Java’s ecosystem keeps doing what mature ecosystems do: a steady stream of JEPs, point releases, security fixes, and release candidates across OpenJDK, Spring, Micrometer, Camel, JBang, and Jakarta EE.
Hari
There’s a lot happening right now, like the introduction of JEP 432 and updates to Spring Framework 6.
When you say “a lot of moving parts, ” are you thinking more about the JDK/JEP changes or the framework side where you upgrade Spring/Quarkus and suddenly a transitive dependency pulls in a fresh CVE? I could be wrong here.
Oof, “upgrade Spring and a transitive pulls in a surprise CVE” is the part that gets me, because the JDK/JEP side usually feels way more predictable once you pick an LTS and stick to it.

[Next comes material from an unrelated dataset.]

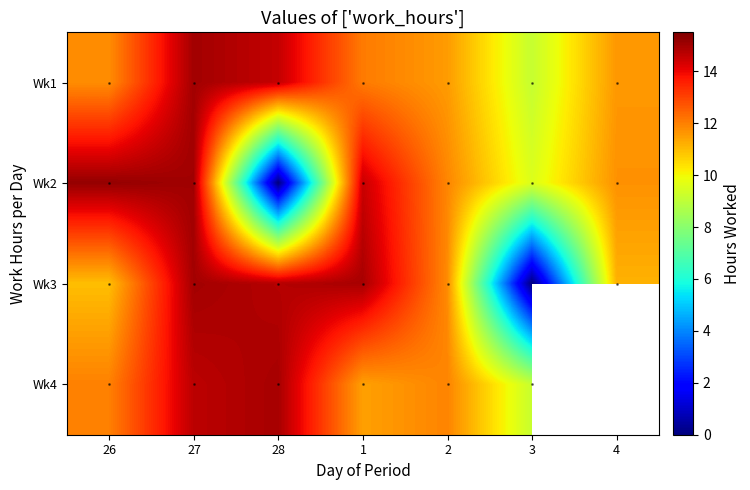

The value of Wk2 at 1 is 22.8. True or false?

False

I’m not sure what Hari meant, but are you talking about the Maven/Gradle graph shifting under you (like BOM changes or a new minor of Netty/Jackson showing up) more than the JDK itself?

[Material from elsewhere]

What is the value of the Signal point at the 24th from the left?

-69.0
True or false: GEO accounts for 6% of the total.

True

@WaffleFries yeah, the BOM is usually where the mess starts.
The JDK side is mostly boring in the good way. The dependency side is where a parent POM bumps a managed version and suddenly Jackson or Netty moves under your feet. We had that happen with a Spring upgrade last year — nothing “changed” in our code, but the resolved tree did.
We started diffing the resolved dependency tree in CI on platform bumps. It’s a bit grim, but at least the surprise turns into an explicit review instead of a 2am CVE hunt.
Okay so diffing the resolved tree in CI is grim but it’s basically the only way I’ve found to make “nothing changed” stop being a lie. We started pinning a lockfile-ish output (mvn dependency:tree dumped to an artifact) per platform line so PRs show exactly which transitive jars moved, and it cut way down on the spooky-action-at-a-distance upgrades.
We tried the Gradle lockfile route too and yeah, it was the first time “no dependency changes” stopped being fiction — but dumping mvn dependency:tree per platform line sounds like a lot of artifacts to babysit, how are you keeping those trees stable (same ordering/formatting) so PR diffs only show real jar movement? I might be wrong here.